Gymno

succumbing to peer pressure

Monday, May 19, 2008

Feministing reports the sad but not shocking news that 90% of teenage girls report having experienced at least one instance of sexual harassment. The article breaks it down into specific types (my response in parens):
unwanted romantic attention - 67% (yep)
demeaning gender-related comments - 62% (yep)
teased because of their appearance - 58% (yep)
unwanted physical contact - 52% (yep)
bullied or threatened with harm by a male - 25% (nope)
discouraging gender-based comments on the math, science and computer abilities - 52% (shockingly, nope, considering my profession. either I'm incredibly lucky or conveniently deaf)
sexist comments on their athletic abilities - 76% (yep, and all the damn time, in ways subtle, glaringly obvious, and everything in between)

In slightly more uplifting news, also from Feministing, hundreds (or thousands, depending on news reports) turned their backs in protest to Washington Univ. awarding Phyllis Schlafly an honorary degree. Photos here. The third one is my favorite, as it clearly shows faculty members on the podium turning their backs. I favor this type of silent protest, as I think it makes a very clear point without being disruptive, but in settings like a graduation how best to do it without blocking other people's views? Kneel on chairs instead of stand? Step to the aisle and stand there?

5 Comments:

Blogger Sudhir said...

Come on, Meg. First, teenagers of both genders are not representative of anything. Well, except immaturity. Who doesn't get made fun of a teenager? And I mean for everything.

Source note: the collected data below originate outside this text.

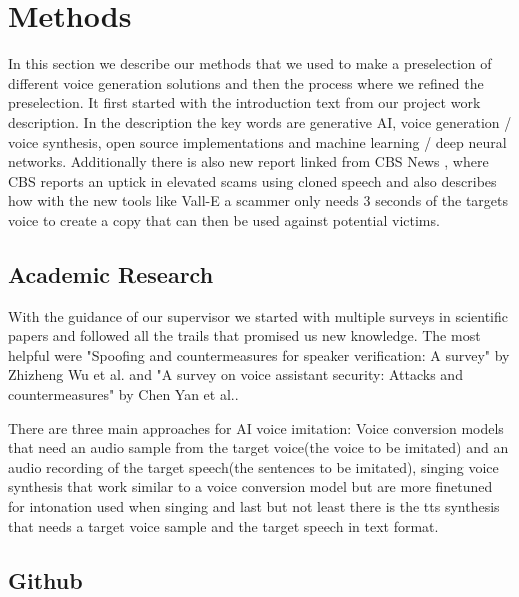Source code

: \newpage
\section{Methods} \label{methods}

In this section we describe our methods that we used to make a preselection of different voice generation solutions and then the process where we refined the preselection.
It first started with the introduction text from our project work description. In the description the key words are generative AI, voice generation / voice synthesis, open source implementations and machine learning / deep neural networks. Additionally there is also new report linked from CBS News \cite{cbsnews2023voice}, where CBS reports an uptick in elevated scams using cloned speech and also describes how with the new tools like Vall-E a scammer only needs 3 seconds of the targets voice to create a copy that can then be used against potential victims.

\subsection{Academic Research}

With the guidance of our supervisor we started with multiple surveys in scientific papers and followed all the trails that promised us new knowledge. The most helpful were "Spoofing and countermeasures for speaker verification: A survey" by Zhizheng Wu et al.\cite{wu2015spoofing} and "A survey on voice assistant security: Attacks and countermeasures" by Chen Yan et al.\cite{yan2022survey}.

There are three main approaches for AI voice imitation: Voice conversion models that need an audio sample from the target voice(the voice to be imitated) and an audio recording of the target speech(the sentences to be imitated), singing voice synthesis that work similar to a voice conversion model but are more finetuned for intonation used when singing and last but not least there is the \gls{tts} synthesis that needs a target voice sample and the target speech in text format.


\subsection{Github}


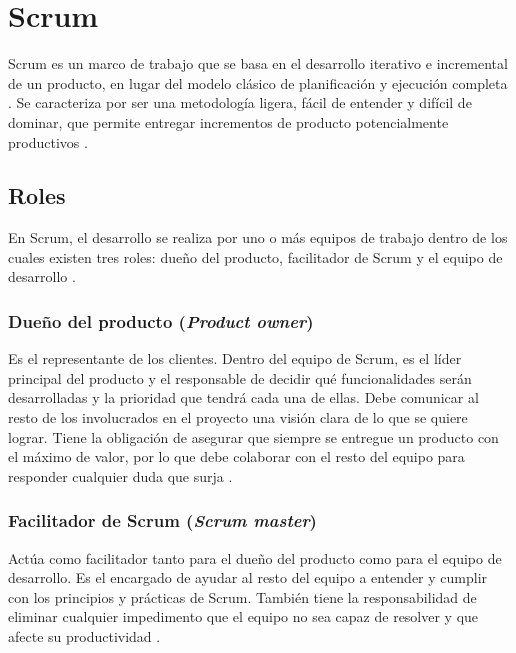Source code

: \section{Scrum} \label{sect:Scrum}

Scrum es un marco de trabajo que se basa en el desarrollo iterativo e incremental de un producto, en lugar del modelo clásico de planificación y ejecución completa \cite{SCRM12}.  Se caracteriza por ser una metodología ligera, fácil de entender y difícil de dominar, que permite entregar incrementos de producto potencialmente productivos \cite{SCRM1}. 

\subsection{Roles} 

En Scrum, el desarrollo se realiza por uno o más equipos de trabajo dentro de los cuales existen tres roles: dueño del producto, facilitador de Scrum y el equipo de desarrollo \cite{SCRM12}. 
 
\subsubsection{Dueño del producto (\textit{Product owner})}

Es el representante de los clientes. Dentro del equipo de Scrum, es el líder principal del producto y el responsable de decidir qué funcionalidades serán desarrolladas y la prioridad que tendrá cada una de ellas. Debe comunicar al resto de los involucrados en el proyecto una visión clara de lo que se quiere lograr. Tiene la obligación de asegurar que siempre se entregue un producto con el máximo de valor, por lo que debe colaborar con el resto del equipo para responder cualquier duda que surja \cite{SCRM12}. %

\subsubsection{Facilitador de Scrum (\textit{Scrum master})}

Actúa como facilitador tanto para el dueño del producto como para el equipo de desarrollo. Es el encargado de ayudar al resto del equipo a entender y cumplir con los principios y prácticas de Scrum. También tiene la responsabilidad de eliminar cualquier impedimento que el equipo no sea capaz de resolver y que afecte su productividad \cite{SCRM12}. %

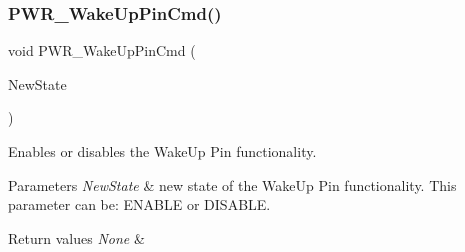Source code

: \subsubsection{\texorpdfstring{PWR\_WakeUpPinCmd()}{PWR\_WakeUpPinCmd()}}
{\footnotesize\ttfamily void P\+W\+R\+\_\+\+Wake\+Up\+Pin\+Cmd (\begin{DoxyParamCaption}\item[{\mbox{\hyperlink{group___exported__types_gac9a7e9a35d2513ec15c3b537aaa4fba1}{Functional\+State}}}]{New\+State }\end{DoxyParamCaption})}



Enables or disables the Wake\+Up Pin functionality. 


\begin{DoxyParams}{Parameters}
{\em New\+State} & new state of the Wake\+Up Pin functionality. This parameter can be\+: E\+N\+A\+B\+LE or D\+I\+S\+A\+B\+LE. \\
\hline
\end{DoxyParams}

\begin{DoxyRetVals}{Return values}
{\em None} & \\
\hline
\end{DoxyRetVals}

Second, is unwanted romantic attention really harrassment?

6:34 AM  
Blogger reyn said...

I'm with Sudhir on this one. How are guys supposed to know that a female will be positively receptive to romantic attention? If we never hit on you, we're dense, stupid boys. If we do hit on you, it's sexual harassment? And let's be clear on one thing: I know there's a line. And if a female makes it clear that she doesn't want that attention, you don't give it anymore. Ever. But if a guy is into a girl, is he supposed to ask her permission before letting her know?

7:51 AM  
Blogger Unknown said...

I admit, I thought about including more in that first parentheses along the lines of what you two are saying regarding unwanted romantic attention. I haven't read the actual study, just skimmed the report summarizing the results, so I have no idea how they operationalized 'unwanted romantic attention.' In my head, I considered it reyn's point about crossing the line after a clear no thanks has been given*, but certainly it's possible that's not how everyone interpreted the question/the question wasn't clearly defined in such a way.

And yes, being a teenager blows, and typically does come with being made fun of. But I don't think that means we shouldn't be quantifying those instances, or that just because it's so prevalent it's somehow ok, especially when the teasing in question has the possibility of turning into something tragic, like an eating disorder.

*luckily at Case this typically didn't occur in a scary or threatening way, but it still had the power to alter my daily routine, as I know it did several of my female classmates.

9:51 AM  
Blogger reyn said...

I remember an instance between two friends of mine; the three of us sat together in every class we shared, and one day the female asked me to make sure that I sat in the middle henceforth, because he had asked her out and she felt awkward sitting next to him. Maybe one of the easy avoidances Megan mentioned. On the other hand, I can remember writing extremely lewd and suggestive items about Megan on a chalkboard in front of 200 students four mornings a week, and she always just laughed it off. (which is a big part of why I like you)

8:27 AM  
Blogger Sid said...

Damn. All the easy criticism of your statistics have already been made. So, I guess I'll just put my yes/no answers like you did as a counterpoint!

unwanted romantic attention - Suprisingly, yes.
demeaning gender-related comments - Frequently. With the expectation that, because I'm a guy, I should just suck it up and take it.
teased because of their appearance - Indeed.
unwanted physical contact - Um, yes, but not by the opposite sex.
bullied or threatened with harm by a (fe)male - Also yes.
discouraging gender-based comments on the math, science and computer abilities - No. Admittedly, guys are kinda immune to this one.
sexist comments on their athletic abilities - No... just accurate comments about my lack of athletic ability.

So, reversed, how do our yes/no totals compare?